2) das Projekt der Stärkung des Staates (oder der Staaten), um diese Politik umzusetzen.
3) die Staatsbürger als aktive Basis dieser Politik.“
Viele Fragezeichen werden sich in kommenden Texte klären, wir wollen und können all dies nicht in der Einleitung einer Übersetzung synthetisieren.
„Staatsbürgerschaft“ Ad-hoc-Ideologie der verallgemeinerten Bourgeoisie.
Zunächst müssen wir klären, was wir mit „Staatsbürgerschaft“ meinen, da sich die revolutionäre Theorie und die Kritik im Allgemeinen im letzten Jahrzehnt mit dieser Aktualität beschäftigt haben.
Wir verstehen Staatsbürgerschaft als eine Ideologie, die im Wesentlichen in diesen demokratisierten Zeiten konfiguriert ist, in denen kapitalistische Nationalstaaten dominieren, mit liberalen Ökonomien, regiert von Parteien der Linken und der Rechten, die dazu neigen, sich gegenseitig zu imitieren, mit einem sozialen Bruch, in dem Politik das exklusive Geschäft der herrschenden Minderheit ist und in dem der Rest in einer unvollkommenen, aber immer verbesserungsfähigen zivilen Ordnung subsumiert ist.
Staatsbürgerschaft muss vom politischen Standpunkt aus verstanden werden; eingerahmt in eine Diskussion über Regierungsführung einerseits und ziviles Verhalten andererseits; immer innerhalb eines demokratischen Staates mit gut etablierten Institutionen und einer Verfassung. Wo die Staatsbürgerschaft ihre Rolle als passiver Teil der Gesellschaft einnimmt, wo die Führer die Gesetze genehmigen, anwenden und durchsetzen, mit einem Apparat legitimer Gewalt, um die Integrität der Individuen, ihre Menschenrechte, ihr Privateigentum usw. zu verteidigen.
In diesem Sinne ist die Staatsbürgerschaft eine Antwort auf die Krise des demokratischen und liberalen Kapitalismus, nicht um sie wirklich zu bekämpfen, sondern um sie zu mildern und zu verbessern. Es ist die Antwort auf die Klimakatastrophe, das Energieproblem, die Nahrungsmittel „Knappheit“, das Finanzdebakel, die Wirtschaftskrise und alle ihre Folgen.
Diese Antwort wird nicht mehr von „politisierten“ Teilen der Gesellschaft gegeben, sondern von denen, die sich als „unpolitisch“ präsentieren, als einfache Staatsbürger, ohne mehr oder weniger, die keine Präferenzen von „links oder rechts“ haben.
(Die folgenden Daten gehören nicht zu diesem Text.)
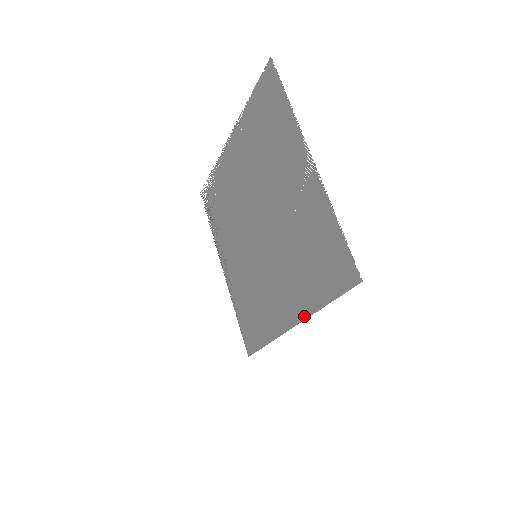
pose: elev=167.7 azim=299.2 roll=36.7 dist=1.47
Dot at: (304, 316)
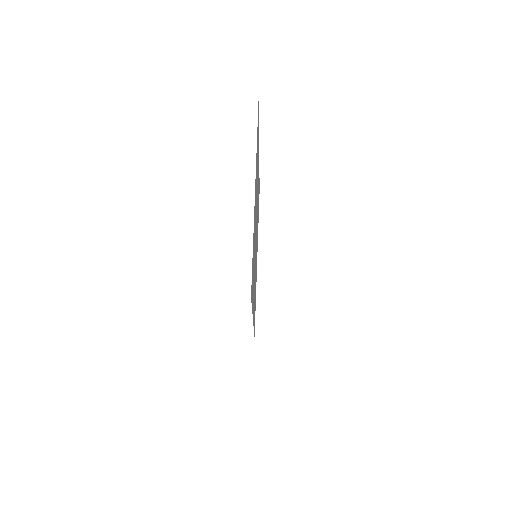
Dot at: occluded
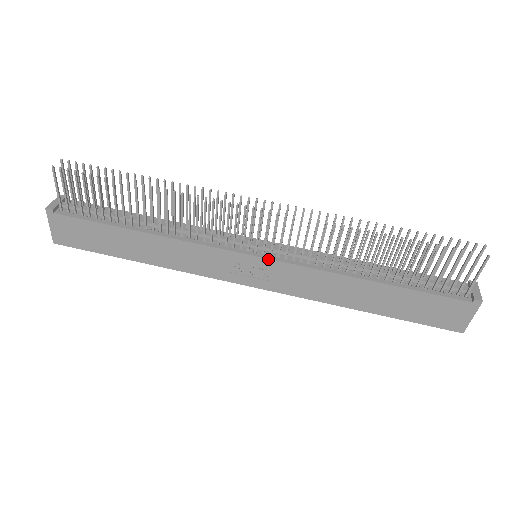
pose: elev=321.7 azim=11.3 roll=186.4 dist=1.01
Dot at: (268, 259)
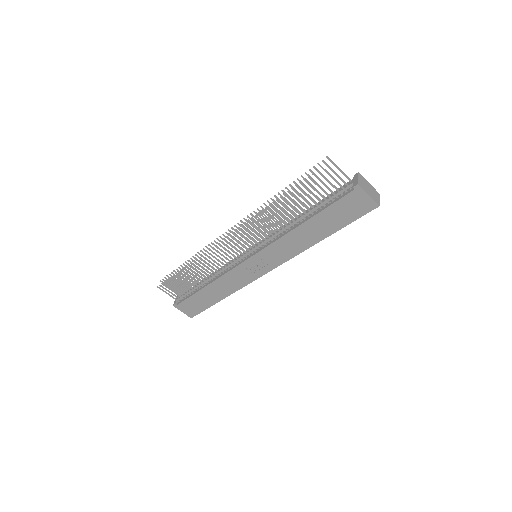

Die Ideologie der Staatsbürgerschaft wird von sozialen Schichten hergestellt, die sich Sorgen um ihre Zukunft in einem System machen, das ihnen offensichtlich nicht viel Sicherheit gibt (mit seinem wirtschaftlichen Auf und Ab und den Brüchen in der Führung der Gesellschaft). Diese sozialen Schichten befinden sich in der Mitte zwischen der Bourgeoisie und dem Proletariat, daher beziehen wir uns auf das, was Soziologen gerne als Mittelschicht bezeichnen, und auf das, was die revolutionäre kritische Theorie mit der „Aristokratie des Proletariats“ als petite Bourgeoisie bezeichnet.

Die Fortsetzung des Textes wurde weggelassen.